PROMPT —
Search the entries for the word "main". Copy every line that holds it.

::::::::::

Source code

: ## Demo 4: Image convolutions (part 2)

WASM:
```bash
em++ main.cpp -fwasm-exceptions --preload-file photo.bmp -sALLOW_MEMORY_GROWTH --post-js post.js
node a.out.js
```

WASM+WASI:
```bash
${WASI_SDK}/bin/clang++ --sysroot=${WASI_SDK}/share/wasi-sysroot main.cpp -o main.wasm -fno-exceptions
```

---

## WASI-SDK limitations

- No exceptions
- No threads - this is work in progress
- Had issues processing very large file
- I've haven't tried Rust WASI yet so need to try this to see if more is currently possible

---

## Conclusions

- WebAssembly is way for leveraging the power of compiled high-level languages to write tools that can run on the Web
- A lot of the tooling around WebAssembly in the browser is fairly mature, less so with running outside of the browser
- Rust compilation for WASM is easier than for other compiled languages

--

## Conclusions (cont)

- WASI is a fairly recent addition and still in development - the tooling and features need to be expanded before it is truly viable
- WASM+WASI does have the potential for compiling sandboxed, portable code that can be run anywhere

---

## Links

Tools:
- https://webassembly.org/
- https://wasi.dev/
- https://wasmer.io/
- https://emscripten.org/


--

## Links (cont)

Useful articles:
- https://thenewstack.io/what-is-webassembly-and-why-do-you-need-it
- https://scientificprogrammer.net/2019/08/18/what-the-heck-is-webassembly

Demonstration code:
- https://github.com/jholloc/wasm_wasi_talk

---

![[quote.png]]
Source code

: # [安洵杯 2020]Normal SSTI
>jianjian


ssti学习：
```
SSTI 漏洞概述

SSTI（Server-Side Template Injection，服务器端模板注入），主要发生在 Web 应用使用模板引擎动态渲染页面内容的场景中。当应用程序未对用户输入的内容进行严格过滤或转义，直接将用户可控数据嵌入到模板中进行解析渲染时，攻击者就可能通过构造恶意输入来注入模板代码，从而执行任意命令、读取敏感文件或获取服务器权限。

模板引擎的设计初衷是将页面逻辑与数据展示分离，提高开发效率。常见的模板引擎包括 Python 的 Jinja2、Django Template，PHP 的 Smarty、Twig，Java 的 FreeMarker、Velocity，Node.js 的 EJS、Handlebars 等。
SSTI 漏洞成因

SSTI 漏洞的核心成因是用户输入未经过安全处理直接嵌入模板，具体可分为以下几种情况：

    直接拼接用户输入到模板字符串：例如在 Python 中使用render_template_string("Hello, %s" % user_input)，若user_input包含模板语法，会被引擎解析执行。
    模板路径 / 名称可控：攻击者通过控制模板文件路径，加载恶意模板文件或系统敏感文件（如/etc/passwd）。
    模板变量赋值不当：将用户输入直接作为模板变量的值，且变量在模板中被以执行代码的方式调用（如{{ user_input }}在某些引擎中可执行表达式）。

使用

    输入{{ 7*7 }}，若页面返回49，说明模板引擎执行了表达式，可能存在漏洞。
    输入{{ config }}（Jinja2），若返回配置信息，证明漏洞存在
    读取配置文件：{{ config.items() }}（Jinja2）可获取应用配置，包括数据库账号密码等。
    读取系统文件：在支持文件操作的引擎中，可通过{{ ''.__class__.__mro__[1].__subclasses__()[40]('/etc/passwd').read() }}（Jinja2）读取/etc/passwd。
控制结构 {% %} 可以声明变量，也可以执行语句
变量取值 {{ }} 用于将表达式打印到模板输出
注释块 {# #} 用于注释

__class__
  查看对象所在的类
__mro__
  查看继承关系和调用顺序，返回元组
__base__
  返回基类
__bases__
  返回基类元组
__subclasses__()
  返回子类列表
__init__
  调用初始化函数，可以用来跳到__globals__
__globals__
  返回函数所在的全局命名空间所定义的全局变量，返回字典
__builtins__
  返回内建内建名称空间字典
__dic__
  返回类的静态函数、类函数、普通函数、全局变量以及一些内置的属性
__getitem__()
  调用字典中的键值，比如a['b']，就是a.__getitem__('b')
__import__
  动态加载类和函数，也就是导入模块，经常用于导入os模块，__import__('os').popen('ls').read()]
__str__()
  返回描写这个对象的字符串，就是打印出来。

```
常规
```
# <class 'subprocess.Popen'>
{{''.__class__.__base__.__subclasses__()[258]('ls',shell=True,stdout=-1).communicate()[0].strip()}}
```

::::::::::

ANSWER TO THE EXERCISE —
em++ main.cpp -fwasm-exceptions --preload-file photo.bmp -sALLOW_MEMORY_GROWTH --post-js post.js
${WASI_SDK}/bin/clang++ --sysroot=${WASI_SDK}/share/wasi-sysroot main.cpp -o main.wasm -fno-exceptions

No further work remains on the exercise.